Again, it is up to the actor and the director to determine how a line is said and they will do this no matter what the writer says they should do. Besides, actors hate being told how to play their lines and all directions like this annoy them and make them want to do the exact opposite of what you are telling them to do.
Music: Don’t write down what pieces of music or songs you want to play over specific scenes – again, these are choices dictated by the director in conjunction with the composer and/or music supervisor, all of whom will abide by their tastes and not yours (they will also abide by the budget – music rights are often quite expensive and if they can’t afford one song, they’re going to use another). Most especially, don’t micromanage the music by indicating the exact bars of music or lines of a song that you want to play over specific scenes and/or actions in the script, because now you’re irritating everyone including the picture and music editors and nobody’s going to want to eat lunch with you at all after that.
Excessive “style” in the writing: Screenplays are blueprints, not literary works, so avoid flowery descriptions of people, places, and scenes. Your descriptions should be well-crafted and evocative, but they should be essentially crisp and functional.
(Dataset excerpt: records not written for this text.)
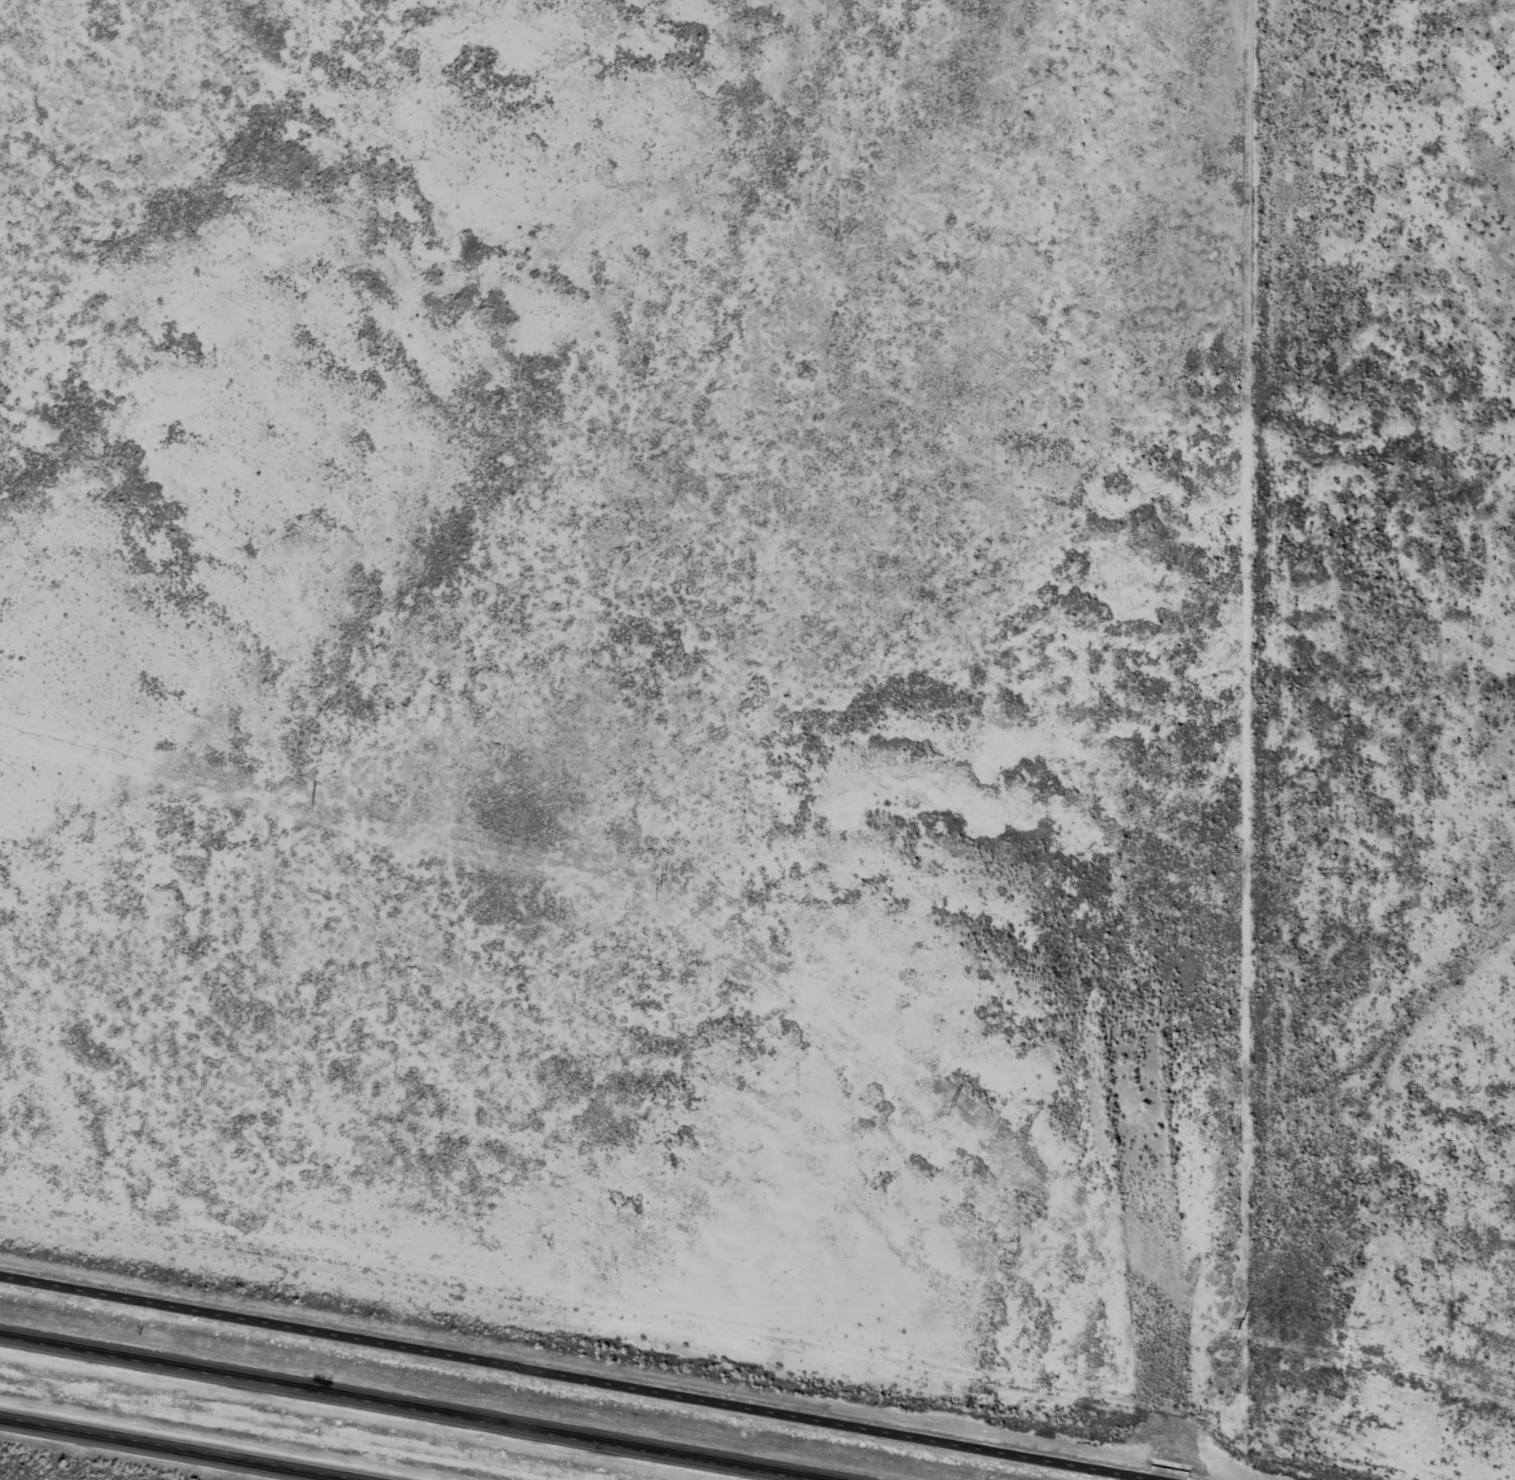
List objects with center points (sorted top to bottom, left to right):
power tower: (312, 807)
power tower: (660, 890)
power tower: (952, 1110)
power tower: (1241, 1327)
road: (587, 1379)
road: (433, 1404)
road: (167, 1449)

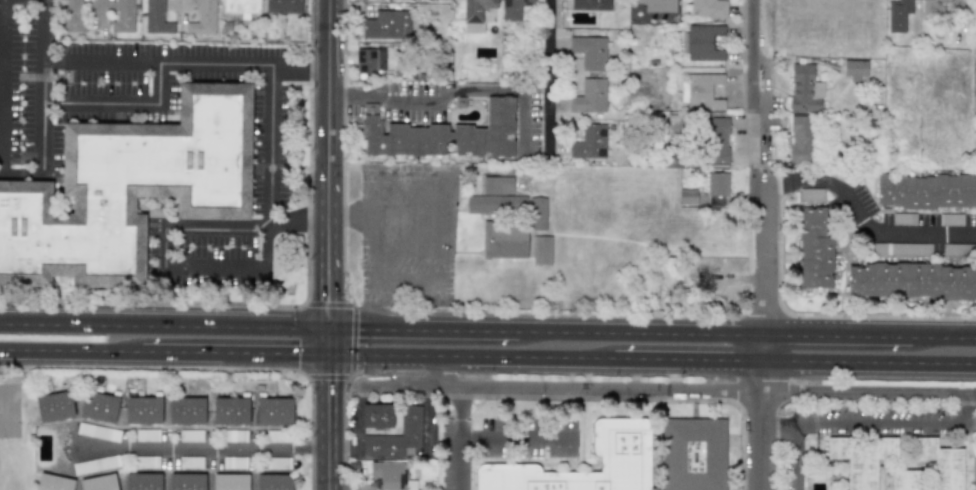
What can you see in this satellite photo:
building: (590, 5)
building: (283, 6)
building: (975, 6)
building: (241, 7)
building: (937, 7)
building: (514, 8)
building: (708, 8)
building: (475, 14)
building: (898, 14)
building: (74, 15)
building: (126, 16)
building: (156, 18)
building: (203, 19)
building: (387, 25)
road: (41, 26)
building: (704, 42)
building: (589, 51)
road: (155, 54)
road: (298, 57)
building: (370, 60)
road: (753, 61)
building: (855, 69)
road: (552, 83)
road: (464, 89)
building: (804, 89)
building: (701, 91)
building: (589, 96)
road: (338, 97)
road: (128, 107)
building: (444, 134)
road: (764, 139)
building: (800, 139)
building: (717, 140)
building: (589, 142)
road: (326, 164)
road: (3, 169)
road: (1, 174)
building: (717, 184)
building: (128, 190)
building: (926, 191)
building: (811, 193)
building: (687, 196)
building: (496, 198)
building: (717, 200)
building: (537, 213)
road: (388, 216)
building: (903, 218)
road: (863, 219)
building: (951, 219)
road: (215, 226)
road: (296, 226)
road: (265, 237)
building: (504, 240)
building: (813, 248)
building: (901, 248)
building: (541, 249)
building: (959, 249)
road: (765, 250)
building: (912, 280)
road: (163, 326)
road: (422, 330)
road: (641, 333)
road: (838, 336)
road: (943, 338)
road: (327, 341)
road: (766, 348)
road: (69, 350)
road: (233, 352)
road: (469, 356)
road: (689, 360)
road: (871, 362)
road: (444, 372)
road: (764, 376)
road: (668, 390)
building: (54, 406)
building: (98, 406)
building: (143, 410)
building: (185, 410)
building: (230, 411)
building: (273, 411)
building: (376, 415)
road: (326, 421)
road: (878, 423)
building: (96, 431)
building: (147, 435)
building: (191, 435)
building: (273, 435)
building: (397, 435)
building: (234, 436)
building: (620, 436)
road: (462, 438)
road: (518, 439)
road: (762, 440)
road: (203, 449)
building: (693, 454)
road: (799, 456)
building: (861, 457)
building: (147, 462)
building: (190, 462)
building: (234, 462)
building: (278, 462)
building: (941, 463)
building: (97, 464)
building: (391, 475)
building: (904, 479)
building: (143, 481)
building: (186, 481)
building: (230, 481)
building: (53, 482)
building: (99, 482)
building: (273, 482)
For example, if you are setting your story at highbrow college, something like “Excelsior University is a grand old Eastern college in league with Harvard and Yale” is preferable to “Excelsior University is a great Eastern college. In the same league as Harvard and Yale, it has a grand old campus full of ivy-covered buildings in whose ancient, musty halls one can still hear the echoes of the intriguing arguments promulgated by great minds to enlighten young ones.” Stuff like this is nice on the page, but adds nothing to the images on screen and simply takes up page space that could be better used to tell your story.
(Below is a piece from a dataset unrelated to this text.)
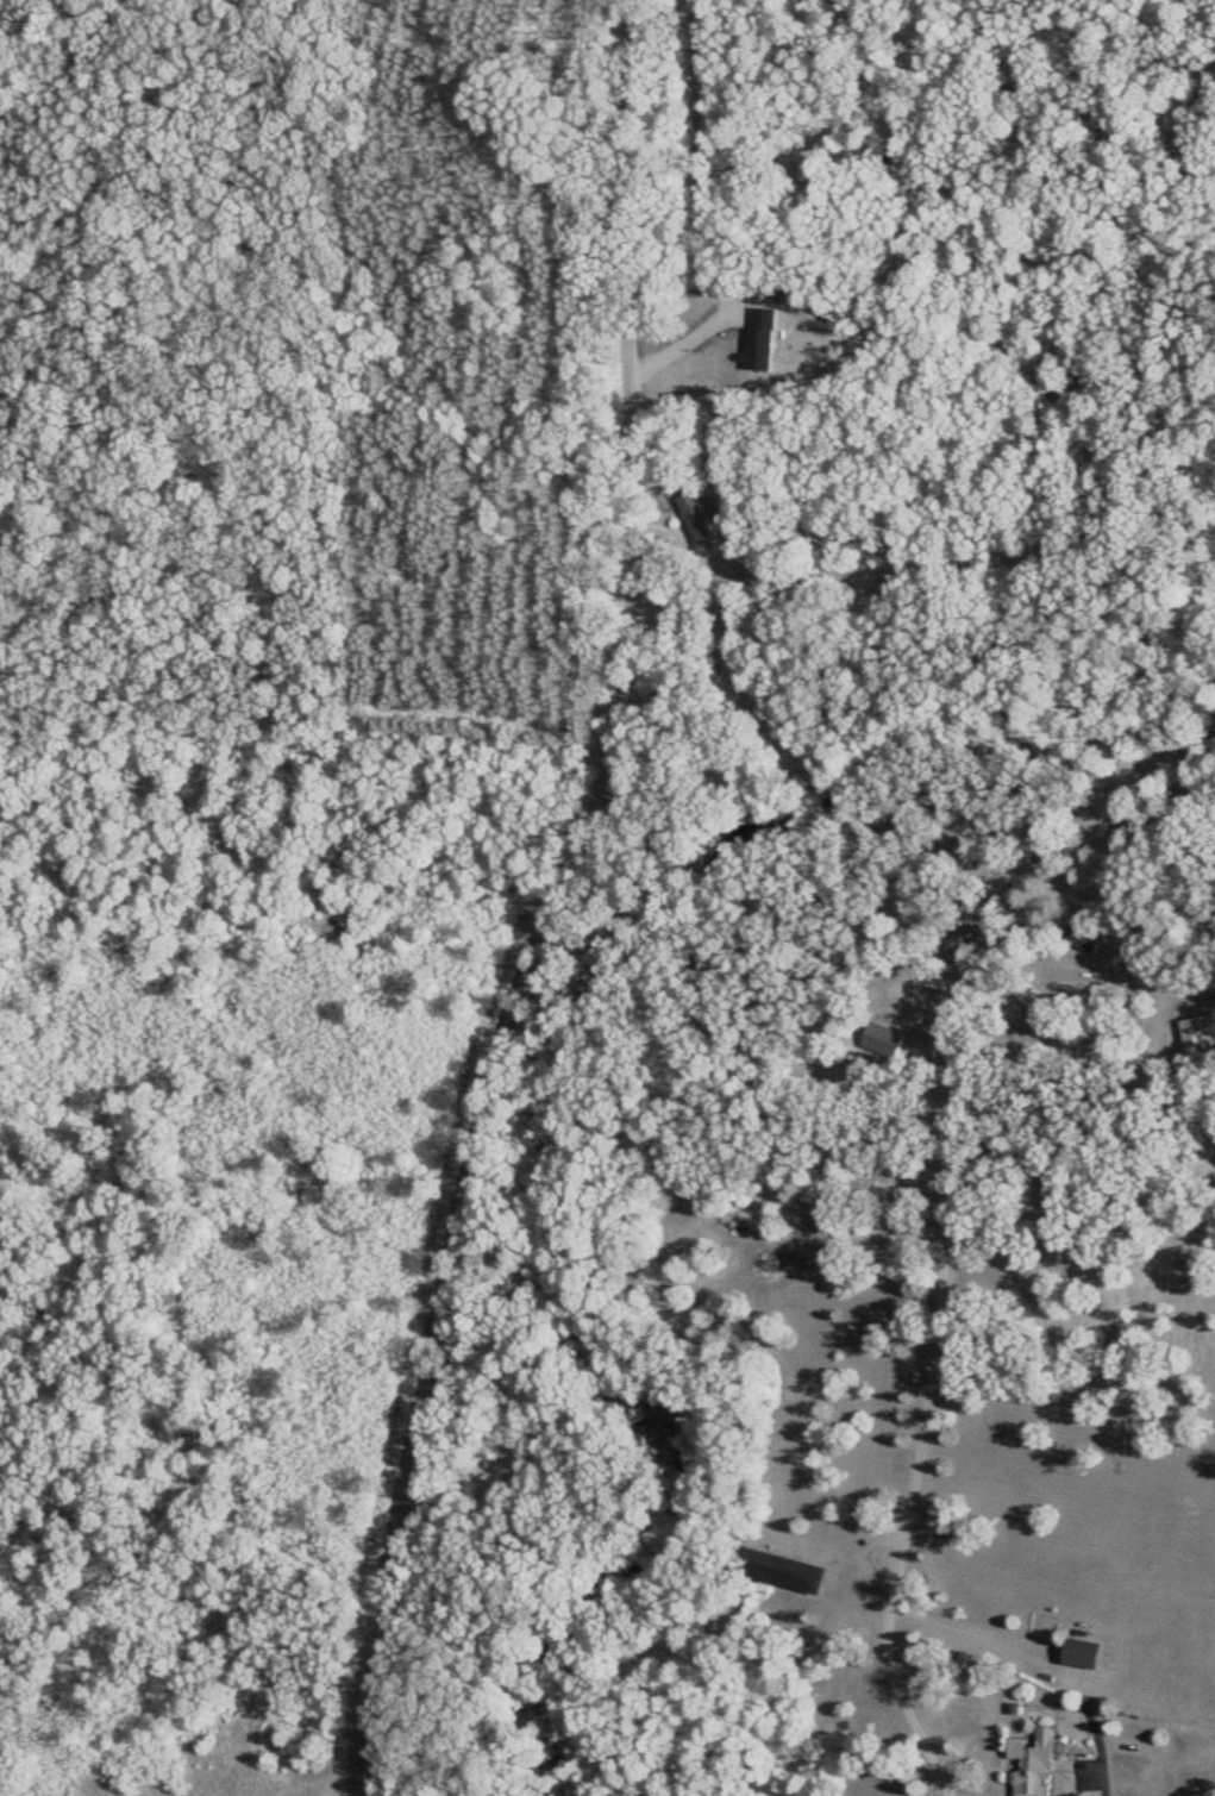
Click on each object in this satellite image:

Made-up formatting and terms: Basic screenplay formatting and terminology have been around for almost a century and have proven to work quite well. With all due respect, no one is looking for you to reinvent the form. Use proper formatting when writing your script and employ standard terminology such as FADE IN, FADE OUT, etc. Do not invent your own terminology, because no one will know what you are talking about. (I once read a script that used the term EMOTION FLASH throughout. I think what the writer meant was that he wanted his protagonist’s flares of emotion to trigger brief flashbacks to past events in his life, but that is only a guess on my part, since it wasn’t at all clear in the script.) Also, please write your slugs in the proper, short and sweet way (INT. HOUSE – DAY or EXT. BARN – NIGHT) – many writers like to use elaborate slugs as a form of exposition and direction (EXT. FRED’S HOUSE – TWO YEARS AFTER THE FLOOD – ANGLE FAVORING FRED AND HIS FAVORITE COW, BESSIE – JUST AFTER DUSK WHEN THE LIGHT IS ALMOST GONE BUT THERE’S STILL JUST ENOUGH TO ADD A GLINT TO BESSIE’S EYES). Slugs are a tool designed to let the production team easily see how many interior and exterior sets they are going to need, the nature of those sets, and how many day and night shoots they need to schedule. They are not meant to be literature.